Sovereign? I thought that is a term that was used to define monarchical dictatorships in the Medieval period in Europe? Do they now wish Kenya to be a kingdom? Are we independent?

True, but we still need a lot of support from the older, richer and more enlightened friends in the world. There is no point bragging about being independent if we cannot even make a bicycle.

And how can we manufacture a bicycle if our possible investments on the project have been illicitly banked abroad? What joy is there in a sovereign state where individuals hide billions of stolen funds in foreign banks, while millions of their countrymen go hungry?

During the colonial period, in my village, we were truly uneducated and ignorant about science, the arts, and the world, but — I repeat — we were solidly happy and well fed. Occasionally we had famine, but that was occasionally. Today’s maladies like hypertension, gonorrhoea, and homosexuality were unknown.

DO I SOUND LIKE A REACTIONARY? A neo-colonial stooge? You are free to choose your epithet. We have to start afresh, to re-define our conduct, to restate our policies and to confirm whether we are human.

There is too much suffering and tears in Africa because of a handful of people. Must we support these soulless people simply because they are our race?

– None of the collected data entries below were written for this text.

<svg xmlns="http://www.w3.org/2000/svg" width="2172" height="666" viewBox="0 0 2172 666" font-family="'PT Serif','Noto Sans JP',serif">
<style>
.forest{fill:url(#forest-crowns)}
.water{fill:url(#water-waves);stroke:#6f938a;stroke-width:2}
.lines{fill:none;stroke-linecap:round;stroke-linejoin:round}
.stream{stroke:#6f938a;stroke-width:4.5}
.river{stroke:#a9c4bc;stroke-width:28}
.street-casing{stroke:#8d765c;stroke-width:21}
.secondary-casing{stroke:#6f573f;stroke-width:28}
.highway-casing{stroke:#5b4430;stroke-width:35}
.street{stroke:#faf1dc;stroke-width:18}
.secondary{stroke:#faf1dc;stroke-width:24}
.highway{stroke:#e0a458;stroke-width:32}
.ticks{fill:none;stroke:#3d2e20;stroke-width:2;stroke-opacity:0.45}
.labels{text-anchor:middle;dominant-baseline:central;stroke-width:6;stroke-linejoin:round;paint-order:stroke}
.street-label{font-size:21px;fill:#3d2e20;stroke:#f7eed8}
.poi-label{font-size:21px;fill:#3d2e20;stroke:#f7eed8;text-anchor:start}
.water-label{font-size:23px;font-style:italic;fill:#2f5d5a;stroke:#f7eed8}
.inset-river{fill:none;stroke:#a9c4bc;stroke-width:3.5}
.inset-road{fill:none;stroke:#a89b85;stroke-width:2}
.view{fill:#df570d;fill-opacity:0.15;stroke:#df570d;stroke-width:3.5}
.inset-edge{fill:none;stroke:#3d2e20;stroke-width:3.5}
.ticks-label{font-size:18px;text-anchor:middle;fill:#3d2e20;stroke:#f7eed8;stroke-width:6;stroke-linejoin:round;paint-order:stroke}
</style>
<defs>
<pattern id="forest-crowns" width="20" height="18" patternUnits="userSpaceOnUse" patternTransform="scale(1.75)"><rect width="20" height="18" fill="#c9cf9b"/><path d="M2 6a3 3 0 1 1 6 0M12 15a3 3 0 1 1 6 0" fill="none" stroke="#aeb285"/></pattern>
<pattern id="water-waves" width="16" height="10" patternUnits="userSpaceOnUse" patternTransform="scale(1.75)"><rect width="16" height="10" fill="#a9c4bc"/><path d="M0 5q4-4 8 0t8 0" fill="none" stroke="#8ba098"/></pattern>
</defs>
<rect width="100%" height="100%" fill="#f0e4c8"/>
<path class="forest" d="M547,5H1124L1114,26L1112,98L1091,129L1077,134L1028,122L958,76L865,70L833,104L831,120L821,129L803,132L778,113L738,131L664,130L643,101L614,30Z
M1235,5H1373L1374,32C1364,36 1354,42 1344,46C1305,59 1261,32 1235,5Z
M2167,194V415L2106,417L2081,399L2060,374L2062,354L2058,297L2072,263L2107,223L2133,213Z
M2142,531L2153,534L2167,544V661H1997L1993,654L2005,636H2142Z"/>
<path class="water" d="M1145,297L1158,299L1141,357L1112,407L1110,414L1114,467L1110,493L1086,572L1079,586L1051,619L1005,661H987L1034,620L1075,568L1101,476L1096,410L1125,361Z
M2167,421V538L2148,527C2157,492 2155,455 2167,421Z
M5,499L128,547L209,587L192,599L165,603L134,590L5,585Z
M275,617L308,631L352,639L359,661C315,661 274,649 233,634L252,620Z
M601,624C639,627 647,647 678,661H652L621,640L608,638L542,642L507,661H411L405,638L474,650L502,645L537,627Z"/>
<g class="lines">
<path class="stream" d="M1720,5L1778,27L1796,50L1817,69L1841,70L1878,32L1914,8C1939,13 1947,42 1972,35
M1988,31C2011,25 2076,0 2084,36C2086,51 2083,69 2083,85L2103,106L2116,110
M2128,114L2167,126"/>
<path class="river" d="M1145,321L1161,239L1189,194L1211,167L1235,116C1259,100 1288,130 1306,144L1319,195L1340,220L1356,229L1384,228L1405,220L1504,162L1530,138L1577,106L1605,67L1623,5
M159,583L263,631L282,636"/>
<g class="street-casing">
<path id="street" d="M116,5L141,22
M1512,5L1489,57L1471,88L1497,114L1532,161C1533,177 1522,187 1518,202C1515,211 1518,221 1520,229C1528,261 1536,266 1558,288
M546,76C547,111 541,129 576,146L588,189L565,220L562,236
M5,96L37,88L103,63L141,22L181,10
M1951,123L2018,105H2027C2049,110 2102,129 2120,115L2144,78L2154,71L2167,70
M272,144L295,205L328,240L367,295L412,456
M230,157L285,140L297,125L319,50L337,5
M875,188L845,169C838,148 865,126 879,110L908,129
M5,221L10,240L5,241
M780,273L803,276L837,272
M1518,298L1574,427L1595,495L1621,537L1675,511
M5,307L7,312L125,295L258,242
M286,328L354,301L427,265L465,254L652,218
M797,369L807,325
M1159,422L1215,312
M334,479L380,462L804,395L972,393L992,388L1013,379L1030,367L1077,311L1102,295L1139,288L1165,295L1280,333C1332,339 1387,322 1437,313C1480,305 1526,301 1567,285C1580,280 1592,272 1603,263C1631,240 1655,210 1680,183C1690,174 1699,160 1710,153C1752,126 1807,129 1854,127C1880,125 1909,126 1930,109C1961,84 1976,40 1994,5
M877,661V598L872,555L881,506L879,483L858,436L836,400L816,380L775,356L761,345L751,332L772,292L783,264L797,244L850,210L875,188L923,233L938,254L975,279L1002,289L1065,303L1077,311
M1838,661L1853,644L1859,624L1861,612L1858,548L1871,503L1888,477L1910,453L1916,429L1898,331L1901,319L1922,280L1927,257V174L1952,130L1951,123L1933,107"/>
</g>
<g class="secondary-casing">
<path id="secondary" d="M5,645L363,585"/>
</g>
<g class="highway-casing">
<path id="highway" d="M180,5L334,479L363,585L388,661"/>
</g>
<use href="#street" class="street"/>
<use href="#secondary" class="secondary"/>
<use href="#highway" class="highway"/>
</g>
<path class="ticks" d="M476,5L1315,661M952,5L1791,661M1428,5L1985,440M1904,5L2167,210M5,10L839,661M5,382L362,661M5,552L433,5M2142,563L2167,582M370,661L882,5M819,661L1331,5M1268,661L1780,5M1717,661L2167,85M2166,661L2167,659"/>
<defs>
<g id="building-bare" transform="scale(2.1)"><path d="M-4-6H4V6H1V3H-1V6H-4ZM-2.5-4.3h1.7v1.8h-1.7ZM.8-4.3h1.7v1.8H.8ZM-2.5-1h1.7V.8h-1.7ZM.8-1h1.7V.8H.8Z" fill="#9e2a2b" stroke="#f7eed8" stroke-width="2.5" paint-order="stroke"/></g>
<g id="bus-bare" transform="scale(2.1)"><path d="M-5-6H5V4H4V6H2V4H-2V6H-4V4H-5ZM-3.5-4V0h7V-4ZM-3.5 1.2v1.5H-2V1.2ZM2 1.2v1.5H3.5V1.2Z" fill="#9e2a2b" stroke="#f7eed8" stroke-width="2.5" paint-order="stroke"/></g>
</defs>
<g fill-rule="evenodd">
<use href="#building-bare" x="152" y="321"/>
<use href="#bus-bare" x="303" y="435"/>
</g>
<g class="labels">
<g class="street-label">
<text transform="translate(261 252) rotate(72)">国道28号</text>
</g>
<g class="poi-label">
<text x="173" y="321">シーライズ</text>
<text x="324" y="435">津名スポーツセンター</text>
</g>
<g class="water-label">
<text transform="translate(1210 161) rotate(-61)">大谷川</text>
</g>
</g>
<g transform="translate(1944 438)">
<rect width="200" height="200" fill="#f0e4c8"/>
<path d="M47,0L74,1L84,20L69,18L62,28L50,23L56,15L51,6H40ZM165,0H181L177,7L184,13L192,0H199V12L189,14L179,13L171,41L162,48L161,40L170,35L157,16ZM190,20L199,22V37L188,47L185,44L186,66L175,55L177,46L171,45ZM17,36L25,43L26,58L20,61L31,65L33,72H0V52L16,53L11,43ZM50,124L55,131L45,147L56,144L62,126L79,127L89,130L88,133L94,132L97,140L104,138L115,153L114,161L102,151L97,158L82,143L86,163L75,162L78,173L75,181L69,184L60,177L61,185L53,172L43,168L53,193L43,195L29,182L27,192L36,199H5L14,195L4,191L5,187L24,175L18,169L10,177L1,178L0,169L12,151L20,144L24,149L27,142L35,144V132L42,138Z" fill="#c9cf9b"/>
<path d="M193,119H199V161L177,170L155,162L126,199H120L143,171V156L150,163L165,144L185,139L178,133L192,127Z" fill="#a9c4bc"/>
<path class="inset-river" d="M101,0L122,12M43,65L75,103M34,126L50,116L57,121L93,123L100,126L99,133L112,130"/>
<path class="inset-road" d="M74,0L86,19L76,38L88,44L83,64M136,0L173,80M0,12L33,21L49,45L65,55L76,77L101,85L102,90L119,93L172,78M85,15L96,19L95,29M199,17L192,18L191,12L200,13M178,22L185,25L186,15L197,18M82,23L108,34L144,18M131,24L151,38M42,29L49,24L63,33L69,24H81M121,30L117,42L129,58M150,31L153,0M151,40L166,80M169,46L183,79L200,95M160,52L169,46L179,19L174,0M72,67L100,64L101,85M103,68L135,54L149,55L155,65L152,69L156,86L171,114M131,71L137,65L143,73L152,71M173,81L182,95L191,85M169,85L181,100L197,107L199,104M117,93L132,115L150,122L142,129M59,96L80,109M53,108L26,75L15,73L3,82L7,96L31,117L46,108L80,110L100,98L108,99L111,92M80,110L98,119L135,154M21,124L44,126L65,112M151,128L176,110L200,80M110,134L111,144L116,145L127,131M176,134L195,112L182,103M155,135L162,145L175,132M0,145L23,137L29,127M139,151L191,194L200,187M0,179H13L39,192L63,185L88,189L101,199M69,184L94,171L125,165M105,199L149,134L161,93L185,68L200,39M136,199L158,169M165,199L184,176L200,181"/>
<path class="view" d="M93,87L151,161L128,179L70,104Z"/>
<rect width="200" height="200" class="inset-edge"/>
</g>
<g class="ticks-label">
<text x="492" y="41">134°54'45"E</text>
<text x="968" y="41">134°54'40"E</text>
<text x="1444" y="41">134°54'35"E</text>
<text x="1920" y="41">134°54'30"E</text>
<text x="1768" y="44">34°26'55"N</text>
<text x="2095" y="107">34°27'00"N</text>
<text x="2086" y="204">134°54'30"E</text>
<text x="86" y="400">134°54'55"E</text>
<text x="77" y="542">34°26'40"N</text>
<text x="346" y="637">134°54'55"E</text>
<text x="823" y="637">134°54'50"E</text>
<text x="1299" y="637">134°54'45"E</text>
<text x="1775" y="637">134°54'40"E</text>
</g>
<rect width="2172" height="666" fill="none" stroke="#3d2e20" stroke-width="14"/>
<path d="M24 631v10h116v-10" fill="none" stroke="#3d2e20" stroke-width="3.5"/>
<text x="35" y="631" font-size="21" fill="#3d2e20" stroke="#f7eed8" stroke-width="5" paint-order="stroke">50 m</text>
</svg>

In schools and discourses, over the last 40 years, we have been persuaded to take a firm nationalist stand against colonialism and imperialism. We have failed to evaluate colonialism objectively.

No doubt, most of the colonial agents on the ground, including white settlers, were ill-educated and detestable. Forty years later, we must begin to compare the colonial era and the post-colonial period. From this comparison we might develop sounder humanist policies for the future. Is oppression by foreigners worse than exploitation by our black brothers? Is it?

Prof Ochieng’ teaches history at Maseno University.